Crosstalk of the MAP3K1 and EGFR pathways mediates gene-environment interactions that disrupt developmental tissue closure

Aberrant signal transduction pathways can adversely derail developmental processes. One such process is embryonic eyelid closure that requires MAP3K1. Map3k1 knockout mice have defective eyelid closure and an autosomal recessive eye-open at birth phenotype. In utero exposure to dioxin, a persistent environmental toxicant, causes the same eye defect in Map3k1+/- hemizygous but not wild type pups. Here we explore the mechanisms of Map3k1 (gene) and dioxin (environment) interactions (GxE) in the tissue closure defect. We show that, acting through the AHR, dioxin activates EGFR signaling, which in turn depresses MAP3K1-dependent JNK activity. This effect of dioxin is exacerbated by Map3k1 heterozygosity.

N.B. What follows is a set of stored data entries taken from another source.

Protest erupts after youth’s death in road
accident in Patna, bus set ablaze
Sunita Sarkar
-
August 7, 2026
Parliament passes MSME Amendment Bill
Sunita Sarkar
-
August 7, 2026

Therefore, dioxin exposed Map3k1+/- embryonic eyelids have a marked reduction of JNK activity, accelerated differentiation and impeded polarization in the epithelial cells. Knocking out Ahr or Egfr in eyelid epithelium attenuates the open-eye defects in dioxin-treated Map3k1+/- pups, whereas knockout of Jnk1 and S1pr, encoding the S1P receptors upstream of the MAP3K1-JNK pathway, potentiates dioxin toxicity. Our novel findings suggest that dioxin and genes of the AHR, EGFR and S1P-MAP3K1-JNK pathways constitute a multifactorial mechanism underlying tissue closure abnormalities. Summary statementThe crosstalk between a global environmental pollutant and the pre-existing genetic conditions is mediated through interactive signaling pathways, resulting in anatomical tissue closure abnormalities in development.